Раненый лежал и смотрел в потолок. Умные глаза на огромной одутловатой голове.

– Тебя как звать? – спросил я.

– А-ге-кхе… – промолвил он. Хуй его знает, что имел ввиду. Может, спрашивал «а где все?», бывает такое – после ранения в госпиталях часто спрашивают про своих боевых товарищей.

– Не знаю, – честно ответил я. Хоть и говорят, что для душевного равновесия тяжелобольных и раненых надо наебывать, я придерживался иного мнения.

– Гё-кха… – добавил он. Тут меня осенило.

– Алексей? – спросил я. – Лёха?

Он закивал. Движения, даже такие незначительные, давались ему с огромным трудом. Генка, непорочная душа, сказал, что с удовольствием подежурит во вторую смену, и уже храпел.

Я не буду ебать вам мозги и передавать все звуки, которыми изъяснялся Лёха, только суть.

– Мамке бы не позвонили только, – он, не мигая смотрел в потолок. – У нее сердце слабое. А меня комиссовать обещали, не хочу обратно туда.

Я кивал и слушал.

– Вот приеду домой, то-то она обрадуется. А курить нет у тебя? Курить охота страшно.
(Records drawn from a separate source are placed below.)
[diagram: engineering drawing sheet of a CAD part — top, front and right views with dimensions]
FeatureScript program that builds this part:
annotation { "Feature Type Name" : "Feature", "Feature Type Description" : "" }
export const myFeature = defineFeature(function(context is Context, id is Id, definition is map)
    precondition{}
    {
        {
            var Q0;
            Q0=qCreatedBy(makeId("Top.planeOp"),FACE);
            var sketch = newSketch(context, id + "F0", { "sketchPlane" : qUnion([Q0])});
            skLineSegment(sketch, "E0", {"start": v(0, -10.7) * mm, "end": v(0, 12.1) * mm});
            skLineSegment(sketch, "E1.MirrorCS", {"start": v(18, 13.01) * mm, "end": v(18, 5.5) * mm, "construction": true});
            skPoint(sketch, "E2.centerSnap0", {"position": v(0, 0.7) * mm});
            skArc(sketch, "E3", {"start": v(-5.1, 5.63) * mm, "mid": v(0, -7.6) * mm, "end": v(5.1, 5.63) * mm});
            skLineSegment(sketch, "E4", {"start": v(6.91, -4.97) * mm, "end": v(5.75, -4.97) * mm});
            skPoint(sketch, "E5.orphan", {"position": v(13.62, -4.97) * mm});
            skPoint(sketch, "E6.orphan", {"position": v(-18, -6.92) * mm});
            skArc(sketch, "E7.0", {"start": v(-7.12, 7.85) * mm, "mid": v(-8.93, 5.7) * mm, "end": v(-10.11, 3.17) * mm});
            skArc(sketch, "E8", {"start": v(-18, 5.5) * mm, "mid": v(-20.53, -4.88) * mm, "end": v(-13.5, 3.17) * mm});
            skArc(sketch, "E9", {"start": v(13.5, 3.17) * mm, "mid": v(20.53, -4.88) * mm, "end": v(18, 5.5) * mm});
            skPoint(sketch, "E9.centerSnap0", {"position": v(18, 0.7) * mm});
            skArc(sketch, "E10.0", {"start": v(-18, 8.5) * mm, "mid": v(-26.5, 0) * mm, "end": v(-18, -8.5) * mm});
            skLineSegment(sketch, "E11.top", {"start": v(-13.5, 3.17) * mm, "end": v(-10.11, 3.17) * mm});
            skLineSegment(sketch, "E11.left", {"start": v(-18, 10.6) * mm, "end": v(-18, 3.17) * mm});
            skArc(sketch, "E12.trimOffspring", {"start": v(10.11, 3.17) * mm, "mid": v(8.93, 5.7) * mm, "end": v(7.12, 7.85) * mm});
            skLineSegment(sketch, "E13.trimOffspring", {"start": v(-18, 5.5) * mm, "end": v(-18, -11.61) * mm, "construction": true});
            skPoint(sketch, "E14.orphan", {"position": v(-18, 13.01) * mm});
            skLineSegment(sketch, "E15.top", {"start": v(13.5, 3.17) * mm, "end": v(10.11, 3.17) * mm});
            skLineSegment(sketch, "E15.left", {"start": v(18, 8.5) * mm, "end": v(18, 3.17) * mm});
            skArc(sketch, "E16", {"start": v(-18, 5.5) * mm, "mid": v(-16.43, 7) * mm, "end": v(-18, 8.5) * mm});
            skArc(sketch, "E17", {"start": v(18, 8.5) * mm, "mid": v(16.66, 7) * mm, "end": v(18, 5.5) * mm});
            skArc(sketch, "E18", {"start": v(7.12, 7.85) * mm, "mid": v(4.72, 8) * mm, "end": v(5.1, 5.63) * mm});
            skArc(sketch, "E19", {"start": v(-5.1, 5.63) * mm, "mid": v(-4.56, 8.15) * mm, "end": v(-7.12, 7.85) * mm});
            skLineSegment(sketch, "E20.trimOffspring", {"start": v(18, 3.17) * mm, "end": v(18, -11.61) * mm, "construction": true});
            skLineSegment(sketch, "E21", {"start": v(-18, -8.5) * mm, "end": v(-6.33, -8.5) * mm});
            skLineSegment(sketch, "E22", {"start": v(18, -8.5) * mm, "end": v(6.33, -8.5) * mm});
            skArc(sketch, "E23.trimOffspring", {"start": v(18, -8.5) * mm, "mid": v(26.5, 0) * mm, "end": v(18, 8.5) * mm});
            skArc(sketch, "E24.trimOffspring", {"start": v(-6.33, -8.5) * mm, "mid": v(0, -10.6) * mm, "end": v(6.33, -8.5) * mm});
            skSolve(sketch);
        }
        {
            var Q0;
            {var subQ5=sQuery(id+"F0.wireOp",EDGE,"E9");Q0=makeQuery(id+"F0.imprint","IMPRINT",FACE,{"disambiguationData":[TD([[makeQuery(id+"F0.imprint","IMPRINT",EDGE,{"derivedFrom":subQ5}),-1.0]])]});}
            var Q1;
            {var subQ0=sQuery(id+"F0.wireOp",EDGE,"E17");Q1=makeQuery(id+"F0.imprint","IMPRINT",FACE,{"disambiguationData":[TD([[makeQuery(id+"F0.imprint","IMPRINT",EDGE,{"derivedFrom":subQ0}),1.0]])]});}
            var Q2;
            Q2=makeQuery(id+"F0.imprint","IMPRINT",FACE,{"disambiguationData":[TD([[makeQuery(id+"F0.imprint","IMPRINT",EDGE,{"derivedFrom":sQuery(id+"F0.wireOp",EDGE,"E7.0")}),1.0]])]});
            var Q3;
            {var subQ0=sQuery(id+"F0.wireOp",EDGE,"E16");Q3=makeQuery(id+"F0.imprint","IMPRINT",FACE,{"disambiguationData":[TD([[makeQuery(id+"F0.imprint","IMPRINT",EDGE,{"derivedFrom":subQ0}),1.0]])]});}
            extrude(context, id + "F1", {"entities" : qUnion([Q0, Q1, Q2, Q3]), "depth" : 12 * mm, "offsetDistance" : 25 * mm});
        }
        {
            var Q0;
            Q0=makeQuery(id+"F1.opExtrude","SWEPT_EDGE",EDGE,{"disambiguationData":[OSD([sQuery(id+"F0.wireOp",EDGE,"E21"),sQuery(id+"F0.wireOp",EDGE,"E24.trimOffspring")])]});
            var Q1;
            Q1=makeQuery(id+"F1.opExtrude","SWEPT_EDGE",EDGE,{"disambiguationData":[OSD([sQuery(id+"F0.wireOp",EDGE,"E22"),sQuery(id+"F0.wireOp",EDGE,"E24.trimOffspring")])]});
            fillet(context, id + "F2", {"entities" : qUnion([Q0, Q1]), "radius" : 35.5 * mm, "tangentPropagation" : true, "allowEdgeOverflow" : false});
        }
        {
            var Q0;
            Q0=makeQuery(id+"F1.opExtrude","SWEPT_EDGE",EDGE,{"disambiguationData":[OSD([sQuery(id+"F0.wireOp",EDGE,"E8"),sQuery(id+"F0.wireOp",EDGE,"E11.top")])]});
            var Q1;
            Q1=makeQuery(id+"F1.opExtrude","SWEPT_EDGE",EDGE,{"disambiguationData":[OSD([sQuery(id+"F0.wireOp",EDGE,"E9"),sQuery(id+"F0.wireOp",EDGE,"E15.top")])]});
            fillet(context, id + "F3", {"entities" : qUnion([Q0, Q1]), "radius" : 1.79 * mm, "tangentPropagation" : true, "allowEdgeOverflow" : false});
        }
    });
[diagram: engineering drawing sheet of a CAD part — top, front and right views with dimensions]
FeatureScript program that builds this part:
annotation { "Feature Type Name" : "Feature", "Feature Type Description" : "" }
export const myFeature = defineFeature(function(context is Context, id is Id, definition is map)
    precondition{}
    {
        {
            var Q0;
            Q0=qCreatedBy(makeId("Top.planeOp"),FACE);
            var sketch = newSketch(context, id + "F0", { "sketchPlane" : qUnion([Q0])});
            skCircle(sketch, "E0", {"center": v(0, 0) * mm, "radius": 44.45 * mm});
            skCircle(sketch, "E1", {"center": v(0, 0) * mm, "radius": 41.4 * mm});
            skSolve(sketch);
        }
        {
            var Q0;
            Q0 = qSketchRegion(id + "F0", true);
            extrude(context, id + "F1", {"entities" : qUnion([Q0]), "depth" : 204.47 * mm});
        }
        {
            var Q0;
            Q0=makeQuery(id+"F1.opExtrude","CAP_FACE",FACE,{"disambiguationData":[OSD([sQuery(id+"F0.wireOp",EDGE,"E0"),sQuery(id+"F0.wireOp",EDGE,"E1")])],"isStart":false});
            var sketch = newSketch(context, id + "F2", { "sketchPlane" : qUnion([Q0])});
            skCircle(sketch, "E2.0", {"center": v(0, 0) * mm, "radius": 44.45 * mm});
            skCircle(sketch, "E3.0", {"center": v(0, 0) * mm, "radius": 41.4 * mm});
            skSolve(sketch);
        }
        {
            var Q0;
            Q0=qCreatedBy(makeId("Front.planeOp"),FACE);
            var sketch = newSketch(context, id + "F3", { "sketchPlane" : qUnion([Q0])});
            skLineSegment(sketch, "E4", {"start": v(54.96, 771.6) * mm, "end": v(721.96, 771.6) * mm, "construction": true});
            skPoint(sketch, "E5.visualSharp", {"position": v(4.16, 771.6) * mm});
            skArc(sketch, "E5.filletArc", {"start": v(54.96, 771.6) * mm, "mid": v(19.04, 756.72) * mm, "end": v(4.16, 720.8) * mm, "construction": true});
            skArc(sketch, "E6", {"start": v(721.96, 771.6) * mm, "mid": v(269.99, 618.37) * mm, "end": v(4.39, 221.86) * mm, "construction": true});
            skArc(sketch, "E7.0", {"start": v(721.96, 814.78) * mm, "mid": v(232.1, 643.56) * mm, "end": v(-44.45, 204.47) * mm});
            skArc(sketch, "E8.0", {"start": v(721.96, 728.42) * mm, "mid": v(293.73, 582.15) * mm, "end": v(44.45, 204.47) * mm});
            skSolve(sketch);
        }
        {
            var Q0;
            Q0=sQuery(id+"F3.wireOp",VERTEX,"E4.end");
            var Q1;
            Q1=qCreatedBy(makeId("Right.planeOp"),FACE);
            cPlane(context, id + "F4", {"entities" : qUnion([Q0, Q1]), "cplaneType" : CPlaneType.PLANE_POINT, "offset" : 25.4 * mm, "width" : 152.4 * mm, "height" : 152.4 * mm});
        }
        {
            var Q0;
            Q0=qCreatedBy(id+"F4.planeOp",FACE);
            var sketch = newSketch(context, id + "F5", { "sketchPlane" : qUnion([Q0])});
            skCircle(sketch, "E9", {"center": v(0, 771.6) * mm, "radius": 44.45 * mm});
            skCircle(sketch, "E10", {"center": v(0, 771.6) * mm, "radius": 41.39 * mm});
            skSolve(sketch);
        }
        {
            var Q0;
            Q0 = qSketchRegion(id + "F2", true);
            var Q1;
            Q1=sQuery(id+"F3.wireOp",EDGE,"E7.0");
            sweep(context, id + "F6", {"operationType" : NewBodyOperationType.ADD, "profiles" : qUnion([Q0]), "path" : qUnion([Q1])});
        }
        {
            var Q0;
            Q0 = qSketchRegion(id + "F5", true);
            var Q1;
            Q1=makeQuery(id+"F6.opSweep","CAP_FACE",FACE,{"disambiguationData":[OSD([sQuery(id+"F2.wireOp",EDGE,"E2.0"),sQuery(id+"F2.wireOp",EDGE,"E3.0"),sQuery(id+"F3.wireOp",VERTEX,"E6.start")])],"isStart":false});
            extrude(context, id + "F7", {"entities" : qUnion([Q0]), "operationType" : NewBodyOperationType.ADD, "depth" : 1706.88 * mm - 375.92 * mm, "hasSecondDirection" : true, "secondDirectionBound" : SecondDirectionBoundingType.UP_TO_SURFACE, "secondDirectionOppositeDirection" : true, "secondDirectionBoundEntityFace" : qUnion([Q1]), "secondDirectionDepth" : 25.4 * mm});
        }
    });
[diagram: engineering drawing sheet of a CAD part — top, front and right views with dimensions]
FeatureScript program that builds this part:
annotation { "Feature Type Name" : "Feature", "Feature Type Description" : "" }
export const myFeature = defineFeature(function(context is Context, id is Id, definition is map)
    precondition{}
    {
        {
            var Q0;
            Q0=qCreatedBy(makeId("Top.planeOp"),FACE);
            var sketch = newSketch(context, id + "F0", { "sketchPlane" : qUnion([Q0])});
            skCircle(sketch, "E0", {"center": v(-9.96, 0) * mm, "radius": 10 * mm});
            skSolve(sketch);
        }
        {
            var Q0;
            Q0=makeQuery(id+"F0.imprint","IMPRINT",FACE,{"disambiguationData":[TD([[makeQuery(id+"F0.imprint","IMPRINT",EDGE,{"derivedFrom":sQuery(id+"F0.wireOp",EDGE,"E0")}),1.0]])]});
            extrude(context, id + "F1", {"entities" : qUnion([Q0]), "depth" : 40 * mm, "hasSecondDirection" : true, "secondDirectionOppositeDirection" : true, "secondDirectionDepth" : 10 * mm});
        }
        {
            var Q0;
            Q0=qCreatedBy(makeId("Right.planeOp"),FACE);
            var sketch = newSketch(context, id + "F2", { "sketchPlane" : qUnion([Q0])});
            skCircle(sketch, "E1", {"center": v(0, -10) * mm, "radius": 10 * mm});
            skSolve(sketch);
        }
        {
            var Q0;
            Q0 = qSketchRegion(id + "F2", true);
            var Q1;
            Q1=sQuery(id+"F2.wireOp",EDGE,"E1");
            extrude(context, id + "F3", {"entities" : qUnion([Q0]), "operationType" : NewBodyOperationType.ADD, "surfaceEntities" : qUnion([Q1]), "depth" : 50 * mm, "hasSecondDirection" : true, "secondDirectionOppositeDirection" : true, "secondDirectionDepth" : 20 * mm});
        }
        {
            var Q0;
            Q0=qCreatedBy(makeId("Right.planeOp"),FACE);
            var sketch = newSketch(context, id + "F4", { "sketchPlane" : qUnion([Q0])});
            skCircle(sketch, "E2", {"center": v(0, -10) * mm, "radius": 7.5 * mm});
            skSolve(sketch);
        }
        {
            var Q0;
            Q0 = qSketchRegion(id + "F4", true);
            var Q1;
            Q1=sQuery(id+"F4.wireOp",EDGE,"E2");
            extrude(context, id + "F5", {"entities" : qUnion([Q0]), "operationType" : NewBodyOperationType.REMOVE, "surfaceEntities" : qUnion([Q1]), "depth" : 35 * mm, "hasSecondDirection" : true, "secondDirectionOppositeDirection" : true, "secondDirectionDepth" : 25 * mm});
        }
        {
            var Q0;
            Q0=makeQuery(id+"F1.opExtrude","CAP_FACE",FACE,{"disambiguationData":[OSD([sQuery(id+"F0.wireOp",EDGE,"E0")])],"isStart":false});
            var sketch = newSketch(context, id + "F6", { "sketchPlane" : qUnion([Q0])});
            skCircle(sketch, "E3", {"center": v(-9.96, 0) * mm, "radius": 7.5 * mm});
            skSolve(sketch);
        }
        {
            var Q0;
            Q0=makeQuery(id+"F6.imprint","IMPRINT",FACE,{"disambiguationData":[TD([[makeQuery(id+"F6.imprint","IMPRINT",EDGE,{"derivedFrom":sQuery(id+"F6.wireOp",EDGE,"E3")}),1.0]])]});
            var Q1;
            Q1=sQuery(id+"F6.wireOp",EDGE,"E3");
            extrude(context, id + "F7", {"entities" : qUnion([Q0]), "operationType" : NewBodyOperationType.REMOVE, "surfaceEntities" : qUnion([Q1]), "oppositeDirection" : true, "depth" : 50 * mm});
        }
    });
Курить не было – только «Родные просторы». Предлагать конфеты не стал, сходил к соседям, разбудил там всех, но нашел «Родопи» и спички.

Лёха все так же лежал и смотрел в потолок. Я прикурил сигарету и дал ему затянуться. Так мы и провели следующие десять минут – он курил сигарету из моих рук, и я готов поклясться, что он улыбался в этот момент.

– Нас свои накрыли, – неожиданно сказал он. Хуевый расклад, конечно. Я затушил окурок и бросил его Генке под кровать. Там один хуй, чего только не было.

Сидел у Лёхиной кровати и ждал, что он скажет еще что-нибудь. Не дождался – он уже уснул. Я сидел так до самого утра и слушал его дыхание. Генку будить не стал – из дебилов плохие сиделки. Около пяти утра заглянула медсестра, я показал большой палец и она облегченно съебалась.

Я сидел, смотрел на Алексея, и думал, что прямо сейчас становлюсь взрослее. Это приятно – делать хоть что-то полезное кому-то кроме себя. Думал, как он приедет домой, в Ростовскую область, и ждет его там Маша или Даша. Они заведут детей и построят дом, и когда-нибудь я приеду в гости. А нахуя? Тогда не приеду.

Горло болело, лед в перчатке растаял еще вечером. Подумал было тоже закурить, но не стал.

Сон кружил надо мной, как Паночка в гробу, но я сдюжил. Пришел один доктор, второй. Моя смена подошла к концу и я плюхнулся на кровать. То, как Лёху перекладывали на каталку, слышал сквозь жирную непрозрачную пелену сна.

***

Разбудил меня неугомонный солнечный луч. Настырно пробивал мои веки снаружи, сволочь. Она сидела напротив, на Лёхиной кровати. Я узнал ее, никогда не видев прежде. Алексею было не меньше восемнадцати, значит ей должно было быть около сорока, но выглядела она на тридцать. Даже без косметики, бледная, как тень отца Гамлета, с опухшими глазами. Заметила, что я проснулся и внимательно посмотрела.